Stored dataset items
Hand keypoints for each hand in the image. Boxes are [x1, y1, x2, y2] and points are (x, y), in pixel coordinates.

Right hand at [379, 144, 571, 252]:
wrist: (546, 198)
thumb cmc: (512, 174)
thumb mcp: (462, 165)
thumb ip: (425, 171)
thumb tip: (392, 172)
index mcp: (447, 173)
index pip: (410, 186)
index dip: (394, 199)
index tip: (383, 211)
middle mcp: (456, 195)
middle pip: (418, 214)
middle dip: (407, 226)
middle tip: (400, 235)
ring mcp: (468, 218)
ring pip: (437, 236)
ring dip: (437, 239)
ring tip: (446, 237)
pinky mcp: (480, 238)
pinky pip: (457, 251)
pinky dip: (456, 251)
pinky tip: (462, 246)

__Exercise details__.
An exact copy of the lines from the one with "middle pip: (418, 214)" through the final line of the entries is the whole answer.

__Exercise result__.
middle pip: (418, 214)
middle dip: (407, 226)
middle tip: (400, 235)
ring mcp: (468, 218)
ring pip: (437, 236)
ring dip: (437, 239)
ring tip: (446, 237)
pinky mcp: (480, 238)
pinky pip: (457, 251)
pinky dip: (456, 251)
pinky tip: (462, 246)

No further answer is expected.